No final deste livro (super bem-humorado) percebemos que essa virtude moral reveste-nos de três super-poderes. O primeiro é o de ficarmos imunes ao veneno (físico e moral) que muitas vezes as tendências pretensiosas de consumo nos parecem querer administrar. O segundo é o de abrirmos os nossos horizontes de tolerância. Tolerância essa que nos faz ser capazes de perceber que enquanto sociedade devemos um profundo pedido de desculpas à bebida com a qual a nossa civilização foi fundada: o vinho. Em terceiro, o poder/lição mais importante: a sede insaciável de conhecimento. Por vezes, para termos um prazer completo e pleno ao desfrutarmos de um bom vinho temos, obrigatoriamente, de conhecer alguns dos seus segredos.
Esse querer conhecer mais vai fazer com que o acto de beber deixe de ser efectuado apenas para satisfazer algumas das necessidades mais básicas do nosso organismo, como a obtenção de hidratação ou de energia, e se torne num acto de procura, de descoberta e de cultura. Assim, pensamos no que bebemos e apenas bebemos porque somos capazes de pensar. Desta forma, o nosso prazer de beber vinho é directamente proporcional ao nosso conhecimento sobre vinho. Hoje escrevo-vos sobre um produtor em que estes pré-requisitos são necessários, especialmente num dos seus vinhos: o Quinta da Cuca.

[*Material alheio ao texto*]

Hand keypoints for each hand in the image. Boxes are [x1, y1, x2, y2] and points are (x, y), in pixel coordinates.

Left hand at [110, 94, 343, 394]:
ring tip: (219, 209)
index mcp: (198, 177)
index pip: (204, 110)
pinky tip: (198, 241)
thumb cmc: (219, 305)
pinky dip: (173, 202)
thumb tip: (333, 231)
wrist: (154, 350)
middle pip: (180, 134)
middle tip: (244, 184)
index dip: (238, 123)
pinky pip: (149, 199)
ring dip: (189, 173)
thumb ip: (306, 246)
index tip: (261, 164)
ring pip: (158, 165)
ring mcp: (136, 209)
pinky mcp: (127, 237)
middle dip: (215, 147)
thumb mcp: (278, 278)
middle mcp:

A Quinta da Cuca está localizada na margem Sul do Rio Douro, em pleno Douro Superior, no concelho de Vila Nova de Foz Côa, entre as freguesias de Numão e Horta do Douro. A quinta tem cerca de 22 ha dos quais 20 ha são vinha, plantados entre 1980 e 2011, praticamente planos e divididos em talhões. As castas dominantes são as castas durienses: Touriga Nacional, Touriga Francesa, Tinta Roriz, Tinta Barroca, Viosinho, Rabigato e Gouveio.
Devido à sua situação geográfica, exposição e características do solo, aliado a boas práticas de viticultura, as suas vinhas têm características únicas para a produção de vinhos tranquilos. Todo este potencial é otimizado pelo sócio gerente Fernando Alonso e pela mestria/enologia de Luís Leocádio. O Quinta da Cuca Viosinho 2018 (9.90 €, 88 pts.) traja uma bonita cor amarela-citrina muito cristalina, emanando aromas discretos a hortelã-pimenta, acácia-lima e pedra molhada. Em segundo plano surgem o alperce, a maçã verde e uma pitada de espargos. O retro-nasal brinda-nos ainda com um inusitado kiwi. Na boca é bem estruturado, fresco e longo.
O rubi-denso Quinta da Cuca Touriga Nacional 2016 (17.90 €, 90 pts.) apresenta bagas silvestres, amora preta, mirtilo, violetas, cacau, noz moscada e pimenta preta no nariz. Na boca é estruturado, austero, fresco, persistente e equilibrado.
Por sua vez o Quinta da Cuca Tinto Colheita 2015 (10.90 €, 89 pts.) de porte violeta está prontíssimo a beber. No nariz é muito puro com a fruta (ameixa vermelha e arandos desidratados) a dançar harmoniosamente com as especiarias (baunilha, pimenta preta e cardamomo) e com uns achocolatados deliciosos. Na boca é elegante, sereno e mineral.